# Document
▬▬▬▬▬▬

Quelques perspectives françaises en matière de bibliothèques
Une vision suédoise
Depuis une dizaine d’années, la coopération entre la France et la Suède – enseignement (Enssib et Bibliotekshögskolan) et stages – est importante. Cet article mentionne quelques réactions suédoises, et même scandinaves, sur la France, notamment les débats professionnels qui permettent de suivre l’évolution culturelle de ce pays. Il montre comment les chercheurs suédois en sciences de l’information et des bibliothèques étudient les politiques culturelles françaises. Le débat sur une loi pour les bibliothèques – toujours intense en Suède comme en France – est commenté. L’article se termine par quelques impressions personnelles sur certaines bibliothèques françaises – y compris des bibliothèques virtuelles…
For the last ten years or so, cooperation between France and Sweden – education (Enssib et Bibliotekshögskolan) and professional training – has been important. This article mentions some Swedish (and also Scandinavian) attitudes to France, notably the professional debates that allow France’s cultural evolution to be traced. It shows how Swedish library and information science researchers study French cultural policies. The debate on a law for libraries – always as intense in Sweden as in France – is commented on. The article ends with some personal impressions of certain French libraries, including virtual libraries.

▬▬▬▬▬▬

# Objectif 1
Présentez sous forme de tableau Markdown les lignes des entrées, à partir du début des entrées jusqu'à la ligne contenant « For every layout » incluse, avec les colonnes « N° » et « Contenu » et sans les lignes vides. Laissez de côté les images, s'il vous plaît.

▬▬▬▬▬▬

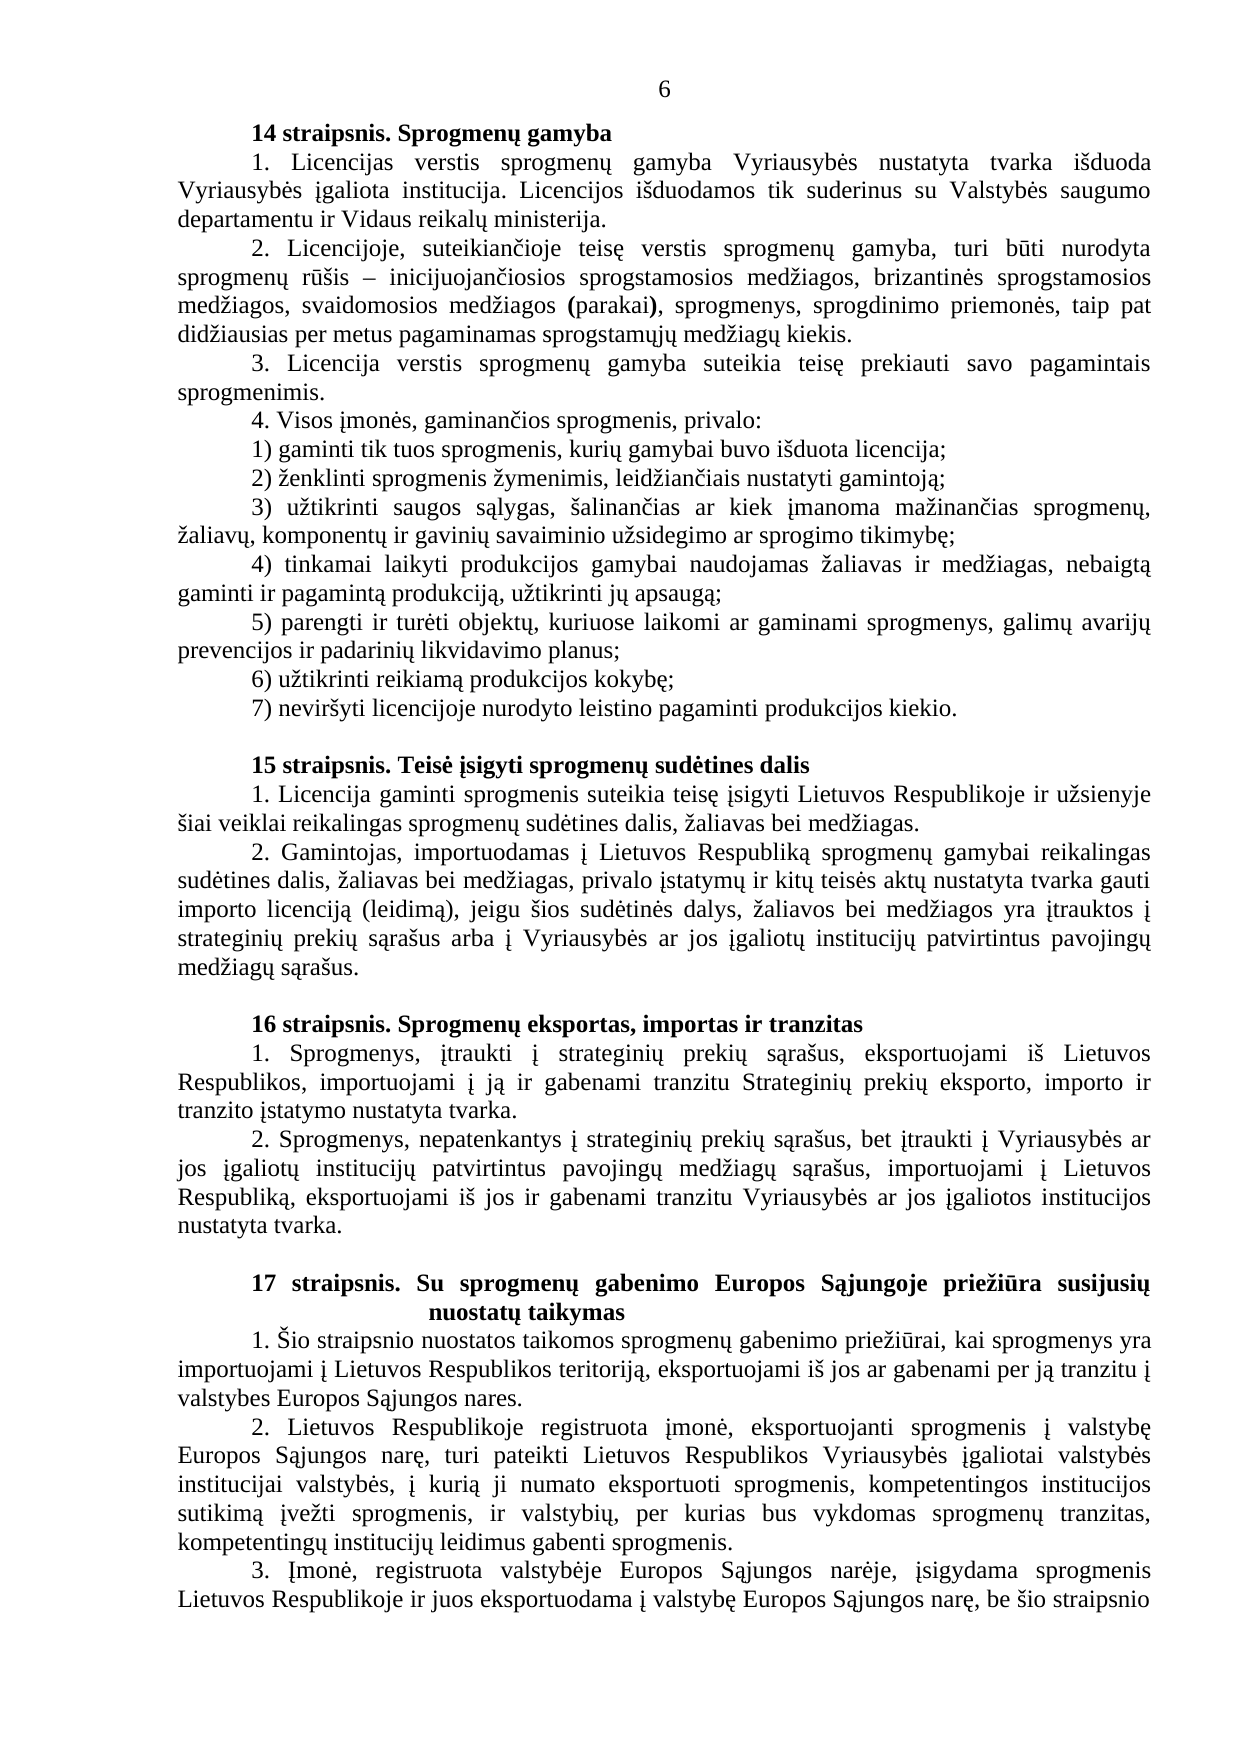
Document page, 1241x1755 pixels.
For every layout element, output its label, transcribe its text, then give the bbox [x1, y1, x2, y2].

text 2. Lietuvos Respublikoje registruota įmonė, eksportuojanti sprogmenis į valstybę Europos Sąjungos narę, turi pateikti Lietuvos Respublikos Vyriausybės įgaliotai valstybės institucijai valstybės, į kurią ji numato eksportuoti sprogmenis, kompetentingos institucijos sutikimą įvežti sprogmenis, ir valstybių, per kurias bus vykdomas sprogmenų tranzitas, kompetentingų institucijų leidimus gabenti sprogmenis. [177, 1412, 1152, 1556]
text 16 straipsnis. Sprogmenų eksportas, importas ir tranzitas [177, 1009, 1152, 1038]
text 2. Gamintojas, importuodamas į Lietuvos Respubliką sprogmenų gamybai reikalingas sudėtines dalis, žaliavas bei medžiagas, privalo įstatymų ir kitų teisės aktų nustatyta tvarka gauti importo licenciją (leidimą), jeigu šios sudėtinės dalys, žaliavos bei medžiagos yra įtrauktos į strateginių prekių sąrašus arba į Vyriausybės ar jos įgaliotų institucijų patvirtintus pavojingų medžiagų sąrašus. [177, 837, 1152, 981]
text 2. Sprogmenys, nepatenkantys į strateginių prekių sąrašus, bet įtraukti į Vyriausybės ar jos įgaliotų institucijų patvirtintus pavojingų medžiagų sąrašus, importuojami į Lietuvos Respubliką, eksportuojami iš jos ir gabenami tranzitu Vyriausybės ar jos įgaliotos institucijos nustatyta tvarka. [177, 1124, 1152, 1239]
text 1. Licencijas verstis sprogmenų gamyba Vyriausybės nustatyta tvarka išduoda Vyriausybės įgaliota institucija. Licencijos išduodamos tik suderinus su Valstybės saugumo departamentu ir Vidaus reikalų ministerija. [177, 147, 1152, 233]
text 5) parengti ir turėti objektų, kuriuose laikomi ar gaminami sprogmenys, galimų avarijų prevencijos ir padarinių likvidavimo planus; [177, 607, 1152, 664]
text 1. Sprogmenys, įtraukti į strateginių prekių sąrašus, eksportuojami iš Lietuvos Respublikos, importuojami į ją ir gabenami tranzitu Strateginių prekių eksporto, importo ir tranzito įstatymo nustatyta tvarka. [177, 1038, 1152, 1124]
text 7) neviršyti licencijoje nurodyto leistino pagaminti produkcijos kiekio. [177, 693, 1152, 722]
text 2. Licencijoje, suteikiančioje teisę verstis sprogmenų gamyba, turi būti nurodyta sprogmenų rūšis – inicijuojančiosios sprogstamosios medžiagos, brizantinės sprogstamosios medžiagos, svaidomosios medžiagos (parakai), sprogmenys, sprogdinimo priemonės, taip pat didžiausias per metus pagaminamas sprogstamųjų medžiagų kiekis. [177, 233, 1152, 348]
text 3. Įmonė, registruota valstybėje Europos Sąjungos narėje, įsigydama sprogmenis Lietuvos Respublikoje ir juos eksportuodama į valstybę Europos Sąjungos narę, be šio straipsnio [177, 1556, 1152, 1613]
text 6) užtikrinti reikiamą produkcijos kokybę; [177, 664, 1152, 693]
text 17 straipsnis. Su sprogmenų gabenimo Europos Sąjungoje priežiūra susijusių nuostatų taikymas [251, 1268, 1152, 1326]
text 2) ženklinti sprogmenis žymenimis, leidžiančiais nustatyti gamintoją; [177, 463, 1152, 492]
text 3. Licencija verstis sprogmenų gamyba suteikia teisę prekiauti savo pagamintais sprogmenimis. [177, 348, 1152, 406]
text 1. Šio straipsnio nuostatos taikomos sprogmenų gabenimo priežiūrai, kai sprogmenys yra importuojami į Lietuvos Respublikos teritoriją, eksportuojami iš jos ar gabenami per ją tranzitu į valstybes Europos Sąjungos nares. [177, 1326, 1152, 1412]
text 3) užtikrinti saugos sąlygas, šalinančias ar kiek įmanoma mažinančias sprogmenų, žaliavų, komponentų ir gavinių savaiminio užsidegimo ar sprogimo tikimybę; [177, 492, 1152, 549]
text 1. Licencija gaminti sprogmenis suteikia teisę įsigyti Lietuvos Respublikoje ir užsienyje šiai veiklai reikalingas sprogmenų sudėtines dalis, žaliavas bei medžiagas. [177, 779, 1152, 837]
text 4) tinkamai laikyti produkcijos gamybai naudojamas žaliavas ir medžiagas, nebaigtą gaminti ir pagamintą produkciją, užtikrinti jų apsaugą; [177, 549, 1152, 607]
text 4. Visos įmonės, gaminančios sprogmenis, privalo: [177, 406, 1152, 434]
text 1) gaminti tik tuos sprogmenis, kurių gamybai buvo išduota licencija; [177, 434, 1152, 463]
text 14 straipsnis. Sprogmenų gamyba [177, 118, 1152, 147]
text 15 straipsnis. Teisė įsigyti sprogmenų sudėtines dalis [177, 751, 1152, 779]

▬▬▬▬▬▬

# Objectif 2
Indiquez si chacune des affirmations suivantes concorde avec le document, en répondant par oui ou par non et en citant les mots décisifs du document : (a) la coopération entre la France et la Suède existe depuis une dizaine d'années ; (b) le débat sur une loi pour les bibliothèques est plus intense en Suède qu'en France ; (c) l'article évoque aussi des bibliothèques virtuelles.

# Réponse 1
| N° | Contenu |
|---|---|
| 1 | Document page, 1241x1755 pixels. |
| 2 | For every layout element, output its label, transcribe its text, then give the bbox [x1, y1, x2, y2]. |

# Réponse 2
(a) Oui : « Depuis une dizaine d’années, la coopération entre la France et la Suède ».
(b) Non : « toujours intense en Suède comme en France ».
(c) Oui : « y compris des bibliothèques virtuelles ».